Task Recommended Model Rationale
Module interface design, functor architecture GPT-5.5 Complex type-level reasoning benefits from larger context and stronger inference 9
Implementation against existing .mli GPT-5.4-mini Constrained by the type signature; cheaper model follows the contract reliably
Build error diagnosis GPT-5.4-mini Error messages are self-explanatory; the model just needs to read and fix
Cross-module refactoring GPT-5.5 Needs to hold multiple module signatures in context simultaneously
opam dependency research GPT-5.4-mini Search and summarise; no complex reasoning required

Sandbox Configuration

OCaml builds require network access for opam operations and write access for _build/:

[sandbox]
allow_network = ["opam.ocaml.org", "github.com"]
allow_write = ["_build", "_opam", "*.ml", "*.mli", "dune", "dune-project", "*.opam"]

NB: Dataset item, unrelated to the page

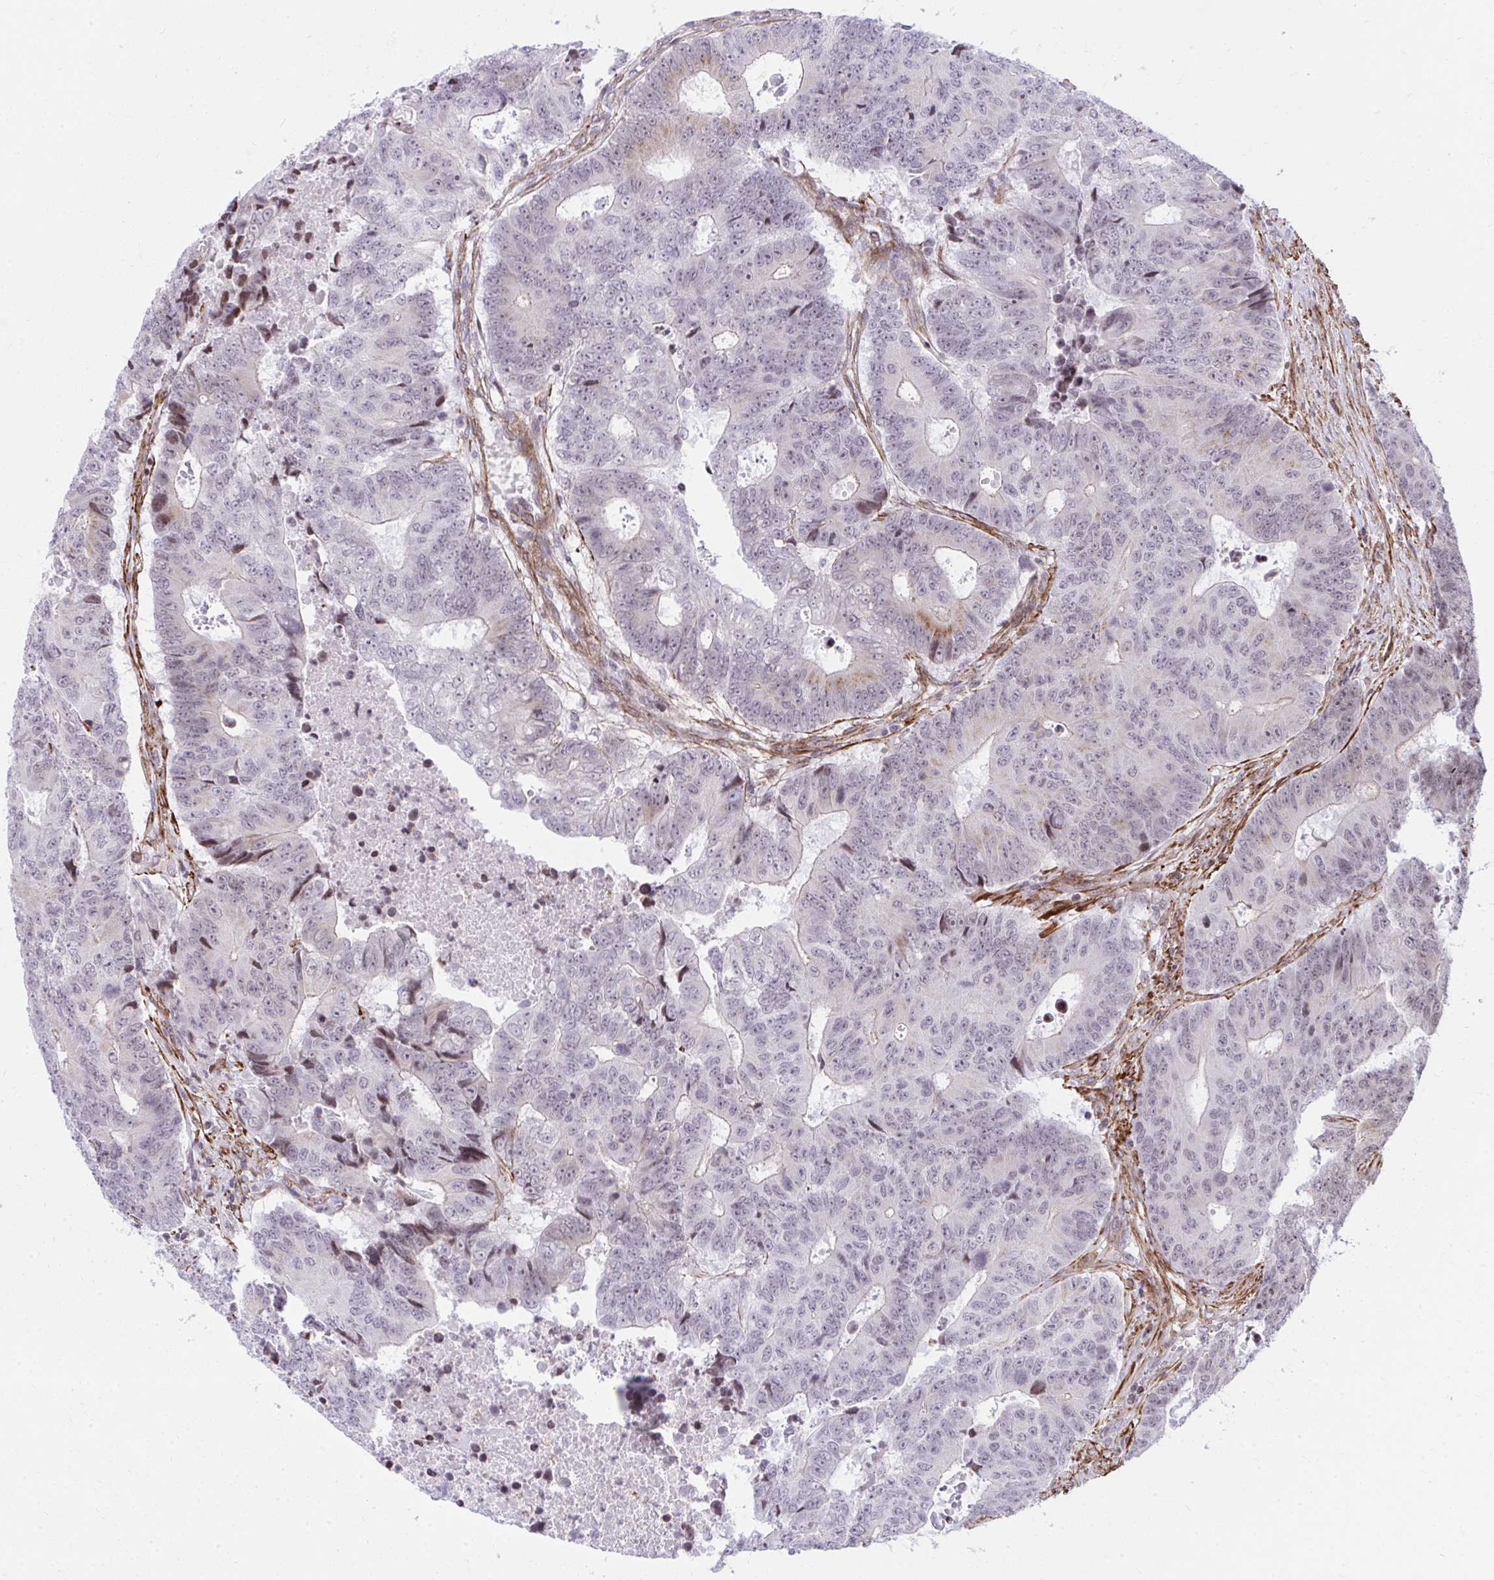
{"staining": {"intensity": "negative", "quantity": "none", "location": "none"}, "tissue": "colorectal cancer", "cell_type": "Tumor cells", "image_type": "cancer", "snomed": [{"axis": "morphology", "description": "Adenocarcinoma, NOS"}, {"axis": "topography", "description": "Colon"}], "caption": "Colorectal cancer stained for a protein using IHC exhibits no expression tumor cells.", "gene": "KCNN4", "patient": {"sex": "female", "age": 48}}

For projects using Jane Street’s opam-repository overlay:

[sandbox]
allow_network = ["opam.ocaml.org", "github.com", "v3.ocaml.janestreet.com"]

Limitations

  • Training data lag: LLMs may generate OCaml 4.x patterns. The AGENTS.md must explicitly state the target version. OCaml 5.4 features like labelled tuples and immutable arrays are especially likely to be missed 1.
  • No REPL integration: Unlike ClojureMCP’s nREPL bridge, there is no persistent utop session exposed via MCP. The ocaml/eval tool evaluates expressions but does not maintain state between calls 2.
  • WIP tools: ocaml/find-definition, ocaml/find-references, and ocaml/type-at-pos in ocaml-mcp-server are marked work-in-progress. Use the LSP bridge for these capabilities 2.
  • PPX expansion opacity: PPX-generated code (e.g., ppx_deriving, ppx_yojson_conv) is invisible to the agent unless explicitly expanded with dune describe pp 10.
  • opam solver complexity: opam install can take minutes for complex dependency resolution. Set timeout = 300000 for MCP commands that trigger opam operations.
  • Jane Street ecosystem divergence: Projects using Base/Core have substantially different idioms from Stdlib OCaml. The AGENTS.md must specify which ecosystem the project targets.

Citations

  1. OCaml 5.4.0 Release Notes — OCaml.org, February 2026. Labelled tuples, immutable arrays, atomic record fields, Merlin improvements.  2 3

  2. tmattio/ocaml-mcp — OCaml MCP Server — GitHub. Dune, Merlin, and file operation tools for AI coding agents.  2 3 4

  3. Using ocaml-lsp-server via an MCP server — Jon Ludlam, August 2025. LSP-MCP bridge configuration for OCaml. 

  4. isaacphi/mcp-language-server — GitHub. Go-based MCP-to-LSP bridge adapter. 

  5. New releases of Merlin (5.6) and OCaml-LSP (1.24.0) — OCaml Discuss, 2026. Custom requests including refactorExtract, destruct, locate_types. 

  6. Custom instructions with AGENTS.md — OpenAI Developers. Discovery order, merge semantics, byte limits. 

  7. Non-interactive mode — codex exec — OpenAI Developers. Batch execution, structured output, approval modes. 

  8. OCaml MCP Server — Ecosystem Search — Jon Ludlam, August 2025. Semantic package search, sherlodoc integration, pre-alpha status.  2

  9. Models — OpenAI Developers — OpenAI. Current model capabilities and pricing. 

  10. Dune Reference — Preprocessing — Dune documentation. PPX pipeline and dune describe pp for expansion.